Like most people in theatre, I needed income that didn't depend on getting cast. Freelance proofreading was flexible, it paid reasonably, and it used skills I already had: an eye for detail and a stubborn need to fix things that weren't working. What started as survival work became something I was genuinely good at, and then something I genuinely loved.

The skills transferred more than I expected

Editing teaches you to read for structure, not just sentences. You start to feel pacing problems before you can articulate them. You learn to give feedback that respects the author's voice while still being honest about what isn't working. Every one of those skills shows up directly in how I evaluate scripts and work with creative teams in Broadway production.

How the schedule actually worked

Editing happens on a publisher's deadline, not a theatre's rehearsal schedule, which meant the two careers rarely competed for the same hours directly. Manuscript work filled the early mornings, late nights, and travel days that producing naturally creates. It became less of a juggling act and more of a rhythm: theatre during the day, editing in the margins.

It became less of a juggling act and more of a rhythm: theatre during the day, editing in the margins.

Why I wrote Copyediting and Proofreading For Dummies

After years in the editing world, I wrote Copyediting and Proofreading For Dummies to give people entering the field the practical guidance I had to learn the hard way. It remains one of the most accessible entry points into professional editing, and I still hear from readers who used it to start their own freelance editing careers, the same path that led me here.

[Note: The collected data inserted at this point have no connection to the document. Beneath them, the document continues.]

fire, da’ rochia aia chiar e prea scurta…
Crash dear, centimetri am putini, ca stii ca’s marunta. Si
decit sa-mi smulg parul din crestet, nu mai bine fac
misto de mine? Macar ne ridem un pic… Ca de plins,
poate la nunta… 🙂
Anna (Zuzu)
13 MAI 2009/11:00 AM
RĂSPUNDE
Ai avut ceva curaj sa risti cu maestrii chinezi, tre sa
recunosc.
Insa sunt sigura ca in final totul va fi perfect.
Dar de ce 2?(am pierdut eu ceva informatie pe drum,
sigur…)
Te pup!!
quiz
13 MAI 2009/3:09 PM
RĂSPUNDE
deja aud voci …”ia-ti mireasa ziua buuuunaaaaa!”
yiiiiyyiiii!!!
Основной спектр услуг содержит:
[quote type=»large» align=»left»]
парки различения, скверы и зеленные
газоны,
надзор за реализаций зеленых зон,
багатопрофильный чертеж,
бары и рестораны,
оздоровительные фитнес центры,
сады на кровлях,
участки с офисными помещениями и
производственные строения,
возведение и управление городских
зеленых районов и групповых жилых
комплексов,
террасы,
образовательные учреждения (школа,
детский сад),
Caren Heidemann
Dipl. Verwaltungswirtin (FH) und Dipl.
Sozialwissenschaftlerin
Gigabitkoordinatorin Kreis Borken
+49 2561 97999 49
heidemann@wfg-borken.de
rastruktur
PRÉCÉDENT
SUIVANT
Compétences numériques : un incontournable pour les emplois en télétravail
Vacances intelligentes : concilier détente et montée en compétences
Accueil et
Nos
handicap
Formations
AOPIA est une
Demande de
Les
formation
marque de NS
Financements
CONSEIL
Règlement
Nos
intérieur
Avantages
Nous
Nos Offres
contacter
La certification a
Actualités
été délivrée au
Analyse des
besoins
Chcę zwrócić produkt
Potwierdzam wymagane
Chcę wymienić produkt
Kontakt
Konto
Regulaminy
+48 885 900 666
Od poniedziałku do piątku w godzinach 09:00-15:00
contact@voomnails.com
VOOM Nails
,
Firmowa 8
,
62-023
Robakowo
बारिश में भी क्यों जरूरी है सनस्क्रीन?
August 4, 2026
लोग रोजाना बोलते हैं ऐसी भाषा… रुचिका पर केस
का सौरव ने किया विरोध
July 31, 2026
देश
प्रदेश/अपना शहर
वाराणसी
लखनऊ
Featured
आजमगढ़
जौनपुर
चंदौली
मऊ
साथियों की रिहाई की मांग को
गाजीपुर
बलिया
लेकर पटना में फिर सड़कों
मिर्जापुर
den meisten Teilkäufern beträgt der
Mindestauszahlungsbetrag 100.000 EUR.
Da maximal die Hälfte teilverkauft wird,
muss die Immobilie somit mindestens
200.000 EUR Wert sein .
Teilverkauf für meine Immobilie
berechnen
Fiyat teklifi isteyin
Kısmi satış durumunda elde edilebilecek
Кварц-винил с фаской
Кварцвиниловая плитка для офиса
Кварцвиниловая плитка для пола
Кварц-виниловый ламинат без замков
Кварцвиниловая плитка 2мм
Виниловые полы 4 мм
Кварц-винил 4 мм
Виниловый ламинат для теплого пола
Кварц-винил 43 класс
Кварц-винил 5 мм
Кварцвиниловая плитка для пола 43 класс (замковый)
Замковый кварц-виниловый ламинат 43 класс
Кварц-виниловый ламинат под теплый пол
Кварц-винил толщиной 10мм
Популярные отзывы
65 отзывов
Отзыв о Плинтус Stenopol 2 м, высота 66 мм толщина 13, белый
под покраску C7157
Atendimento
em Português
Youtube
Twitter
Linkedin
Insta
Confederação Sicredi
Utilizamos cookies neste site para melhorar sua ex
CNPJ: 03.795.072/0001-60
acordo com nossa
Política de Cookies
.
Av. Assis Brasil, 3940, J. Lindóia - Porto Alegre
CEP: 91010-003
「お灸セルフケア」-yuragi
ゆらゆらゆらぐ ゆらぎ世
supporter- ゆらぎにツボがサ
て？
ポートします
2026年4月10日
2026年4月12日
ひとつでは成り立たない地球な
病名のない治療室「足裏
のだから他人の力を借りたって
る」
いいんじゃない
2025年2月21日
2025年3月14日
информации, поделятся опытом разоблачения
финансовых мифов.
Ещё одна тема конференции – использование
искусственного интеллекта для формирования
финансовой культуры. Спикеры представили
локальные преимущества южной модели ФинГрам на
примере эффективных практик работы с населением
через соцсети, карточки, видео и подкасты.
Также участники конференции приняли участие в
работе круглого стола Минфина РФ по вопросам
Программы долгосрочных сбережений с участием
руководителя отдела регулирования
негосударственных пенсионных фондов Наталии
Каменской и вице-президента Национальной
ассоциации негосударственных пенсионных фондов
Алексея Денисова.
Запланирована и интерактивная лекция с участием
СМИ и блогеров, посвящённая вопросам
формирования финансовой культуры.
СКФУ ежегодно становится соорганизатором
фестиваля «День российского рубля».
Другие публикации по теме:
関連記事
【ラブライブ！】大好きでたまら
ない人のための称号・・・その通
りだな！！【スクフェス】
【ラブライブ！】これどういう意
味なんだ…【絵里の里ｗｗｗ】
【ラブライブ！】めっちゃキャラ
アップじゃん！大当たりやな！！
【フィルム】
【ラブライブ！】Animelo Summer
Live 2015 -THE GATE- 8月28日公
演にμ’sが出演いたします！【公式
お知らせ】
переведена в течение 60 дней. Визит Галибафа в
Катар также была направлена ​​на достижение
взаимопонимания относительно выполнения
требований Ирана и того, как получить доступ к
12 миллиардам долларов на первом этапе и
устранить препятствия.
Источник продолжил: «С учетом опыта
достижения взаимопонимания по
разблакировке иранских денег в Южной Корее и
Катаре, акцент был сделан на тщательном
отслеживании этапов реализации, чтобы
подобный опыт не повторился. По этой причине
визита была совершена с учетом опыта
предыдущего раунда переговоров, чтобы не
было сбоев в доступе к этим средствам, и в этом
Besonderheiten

What Carrying Two Careers Actually Requires

  1. 01

    A schedule that protects both, not one over the other

    Neither career got to be the "side project." Both were treated as real work with real deadlines.

  2. 02

    Skills that reinforce each other

    I chose work where the two careers made each other better rather than competing for the same mental energy.

  3. 03

    Comfort with being two different professional people

    An editor working alone with a manuscript and a producer leading a creative team in a rehearsal room require different versions of the same person. Learning to move between them is its own skill.